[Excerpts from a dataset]

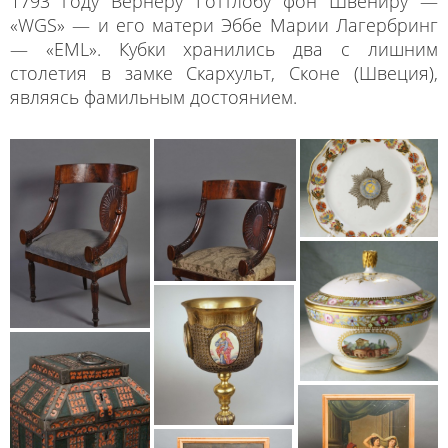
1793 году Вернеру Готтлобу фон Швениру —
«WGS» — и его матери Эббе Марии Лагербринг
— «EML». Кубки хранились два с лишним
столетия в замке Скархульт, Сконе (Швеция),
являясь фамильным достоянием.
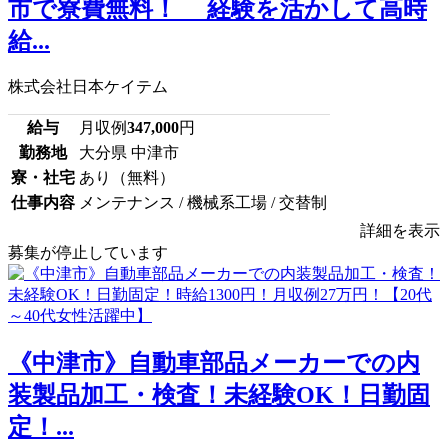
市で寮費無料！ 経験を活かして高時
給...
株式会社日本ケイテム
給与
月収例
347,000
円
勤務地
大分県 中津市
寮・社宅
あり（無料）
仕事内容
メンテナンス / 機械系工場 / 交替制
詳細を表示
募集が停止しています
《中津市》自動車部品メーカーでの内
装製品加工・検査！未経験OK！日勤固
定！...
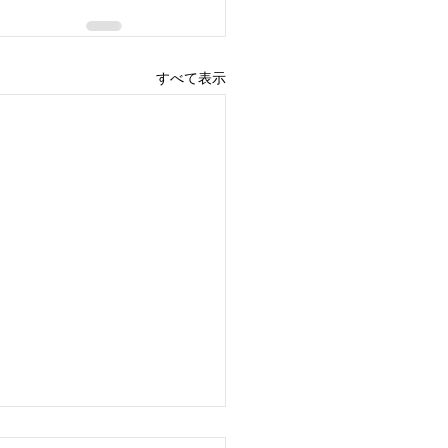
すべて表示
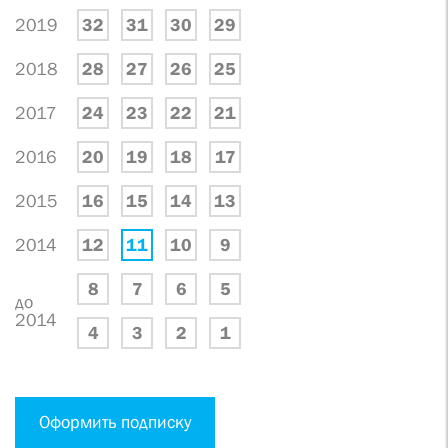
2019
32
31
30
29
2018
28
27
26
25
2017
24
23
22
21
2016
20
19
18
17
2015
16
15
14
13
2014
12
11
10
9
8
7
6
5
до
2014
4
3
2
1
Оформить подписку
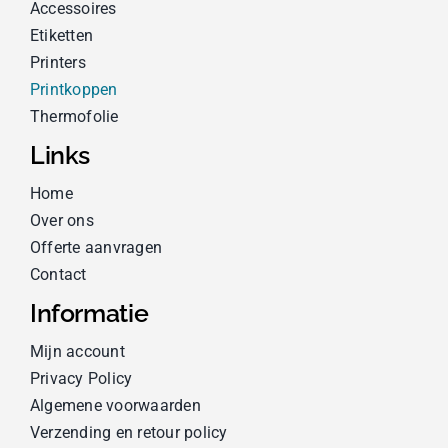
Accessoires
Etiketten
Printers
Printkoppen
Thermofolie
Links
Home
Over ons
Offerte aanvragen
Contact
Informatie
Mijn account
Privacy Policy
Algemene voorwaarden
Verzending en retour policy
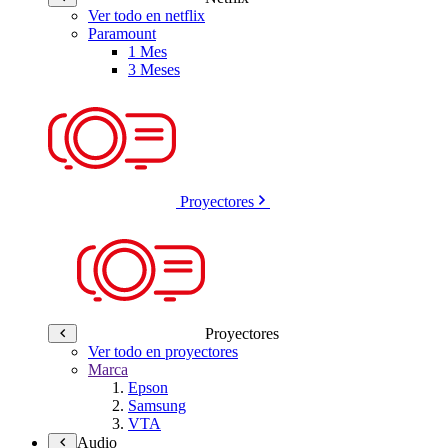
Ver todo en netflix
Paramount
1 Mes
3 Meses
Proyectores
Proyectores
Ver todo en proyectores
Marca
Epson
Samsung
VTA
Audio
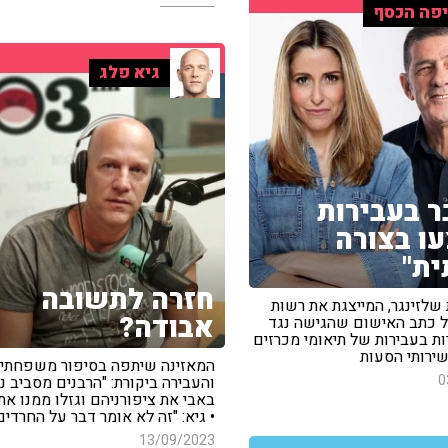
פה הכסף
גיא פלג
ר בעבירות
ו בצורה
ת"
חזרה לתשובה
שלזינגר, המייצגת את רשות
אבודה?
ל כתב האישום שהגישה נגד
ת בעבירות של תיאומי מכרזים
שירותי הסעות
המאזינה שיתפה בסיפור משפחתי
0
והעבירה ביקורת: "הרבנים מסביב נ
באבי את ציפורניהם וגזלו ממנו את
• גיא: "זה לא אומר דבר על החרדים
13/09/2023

• [WORK ITEM]:
Could you repeat exactly the lines from the first one of the records above through the line containing "Accessoires", leaving out any pictures?

• [RESPONSE TO THE EXERCISE]:
1793 году Вернеру Готтлобу фон Швениру —
«WGS» — и его матери Эббе Марии Лагербринг
— «EML». Кубки хранились два с лишним
столетия в замке Скархульт, Сконе (Швеция),
являясь фамильным достоянием.
市で寮費無料！ 経験を活かして高時
給...
株式会社日本ケイテム
給与
月収例
347,000
円
勤務地
大分県 中津市
寮・社宅
あり（無料）
仕事内容
メンテナンス / 機械系工場 / 交替制
詳細を表示
募集が停止しています
《中津市》自動車部品メーカーでの内
装製品加工・検査！未経験OK！日勤固
定！...
すべて表示
2019
32
31
30
29
2018
28
27
26
25
2017
24
23
22
21
2016
20
19
18
17
2015
16
15
14
13
2014
12
11
10
9
8
7
6
5
до
2014
4
3
2
1
Оформить подписку
Accessoires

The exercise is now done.